| Task requirements |
1 - In the passage on Christmas lights and email newsletters, what result does Campaign Monitor report from using a call-to-action button instead of a text link?
2 - From the passage on Christmas lights and email newsletters, list every service it names for sending email, whether used, recommended, warned against or under consideration.
3 - Carry on the passage about Christmas lights and email newsletters, picking up after its final sentence.

Now the only magic is the magic we create. I hung Christmas lights around my two windows, and I have them on all day and night. I love them.

My housemate and I bought some Christmas lights and hung them on our back porch last night. We were outside, with thumbtacks and zip ties, messing up, re-doing it, and finally, boom… we have lights on our porch now.

We’ll buy a tiny tree, and put some ornaments on it.

It’s the October, November, December months that I always look forward to, and they always seem to disappoint, but that’s like looking at the the music that “kids these days” like, and saying everything was better when I was a kid.

Not sure the answer, but I know no one is gonna show up and make it magical again. That’s on all of us.

IS SENDING WITH GMAIL BAD? WHAT ABOUT USING VIDEO IN EMAILS?

Q. I was going to start an email newsletter, but someone told me it’ll probably just end up people’s SPAM folders. Is this true?

A. If you’re just sending to a big BCC list using something like Gmail account – probably, yes. Don’t do that.

“There are a lot of spammers using @gmail.com to send out mass emails. So to protect their sender’s reputation, Google has strong anti-spam policies that often block bulk emails, whether it is spam or not,” says Email Octopus.

Use a for-real “Email Service Provider” like MailChimp or Substack. They’re built for sending to lots of people (unlike Gmail), and have better tools to get people to subscribe to your list, too, with landing pages (a fancy term for “a website where people can sign themselves up for your email list).

If you send with something legit, your email probably won’t go to spam. That said, you can still fuck things up! Check out Mailchimp’s ‘How to Avoid Spam Filters,’ and “only email people who have given you permission!”

(I forgot who asked me the above question on Twitter – it was awhile ago!)


Q. I’m thinking of starting an email list to let people know about my upcoming shows. I’m thinking about starting a YouTube account to post video, too. Google says Constant Contact is the best platform for embedded video in email. Do you think this is true? (from SH)

A. The way I’ve been “embedding” videos is screen shots of the YouTube player, and putting that into Mailchimp (or Klaviyo, or Substack), like this:

Adding a button helps, too. People love buttons.

“Using a call-to-action button instead of just a text link got us a 28% increase in click-throughs,” says Campaign Monitor in a test they did.

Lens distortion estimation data

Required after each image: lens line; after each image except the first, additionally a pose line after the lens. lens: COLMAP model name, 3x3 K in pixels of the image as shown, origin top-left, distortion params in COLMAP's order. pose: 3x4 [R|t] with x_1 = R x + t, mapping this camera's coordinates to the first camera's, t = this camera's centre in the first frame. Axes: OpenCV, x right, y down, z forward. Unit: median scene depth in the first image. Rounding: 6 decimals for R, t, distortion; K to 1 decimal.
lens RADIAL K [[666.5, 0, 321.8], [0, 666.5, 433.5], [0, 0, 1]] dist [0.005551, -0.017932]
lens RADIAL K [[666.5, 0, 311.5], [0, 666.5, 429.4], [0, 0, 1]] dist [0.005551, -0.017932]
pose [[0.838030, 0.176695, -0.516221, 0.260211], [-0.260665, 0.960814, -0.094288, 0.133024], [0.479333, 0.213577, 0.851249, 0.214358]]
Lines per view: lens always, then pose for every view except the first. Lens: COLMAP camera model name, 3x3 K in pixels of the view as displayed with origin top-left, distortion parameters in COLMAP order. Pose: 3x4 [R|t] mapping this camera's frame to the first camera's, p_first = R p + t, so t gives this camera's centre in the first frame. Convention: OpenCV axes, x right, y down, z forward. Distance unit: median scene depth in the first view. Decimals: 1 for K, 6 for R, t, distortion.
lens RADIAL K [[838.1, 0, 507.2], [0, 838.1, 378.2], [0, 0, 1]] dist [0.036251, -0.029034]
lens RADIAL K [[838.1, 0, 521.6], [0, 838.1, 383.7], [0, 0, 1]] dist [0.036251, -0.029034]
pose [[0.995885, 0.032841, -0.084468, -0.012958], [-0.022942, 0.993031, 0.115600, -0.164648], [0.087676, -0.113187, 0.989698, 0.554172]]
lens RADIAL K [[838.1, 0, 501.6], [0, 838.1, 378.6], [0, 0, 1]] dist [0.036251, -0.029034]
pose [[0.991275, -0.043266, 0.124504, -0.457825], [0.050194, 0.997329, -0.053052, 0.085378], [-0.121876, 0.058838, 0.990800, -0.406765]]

| Answers provided |
1 - A 28% increase in click-throughs.

2 - Gmail, MailChimp, Substack, Constant Contact, Klaviyo

3 -
“Lastly, don’t assume the reader only clicks on the CTA button. Curious people often try to click different elements in the email like the logo, headlines, and images. Consider adding the same link to those elements if you think it will help the reader,” says MailerLite.

This is why I always link video screen shots to the video, too!

You could also use an animated GIF for your video, too. Just be mindful of the file size. “Ensure you GIF is sized at 0.5 MB or 1 MB maximum,” says Send In Blue. Check out ‘A guide to animated GIFs in email’ from Litmus for lots of insight.

Video is tricky in emails, so I’m a big believer in using the most “basic” method, to makes sure it works for everyone.

I hope that helps some of you! Send your questions to seth@heavymetal.email or just reply to this email!

NICHE AT SCALE

This from of the best newsletters out there, Atomic Habits:

If you go to Tokyo, you’ll see there are all sorts of really, really strange shops. There’ll be a shop that’s only 1970’s vinyl and like, 1980’s whisky or something. And that doesn’t make any sense if it’s a shop in a Des Moines suburb, right? In a Des Moines suburb, to exist, you have to be Subway. You have to hit the mass-market immediately.

But in Tokyo, where there’s 30-40 million people within a train ride of a city, then your market is 40 million. And within that 40 million, sure, there’s a couple thousand people who love 1970’s music and 1980’s whisky. The Internet is Tokyo. The Internet allows you to be niche at scale.

Niche at scale is something that I think young people should aspire to.

This comes from a Bloomburg Podcast, which I still need to listen to, but yeah, this is amazing.

It’s easy to look at the giant podcasts, the cool websites, the people living in vans and some wild, joyful dream life, doing yoga while the sun comes up.

But there’s so much space between doing nothing and being at that level, whatever level that is. And there are so many layers. So much opportunity.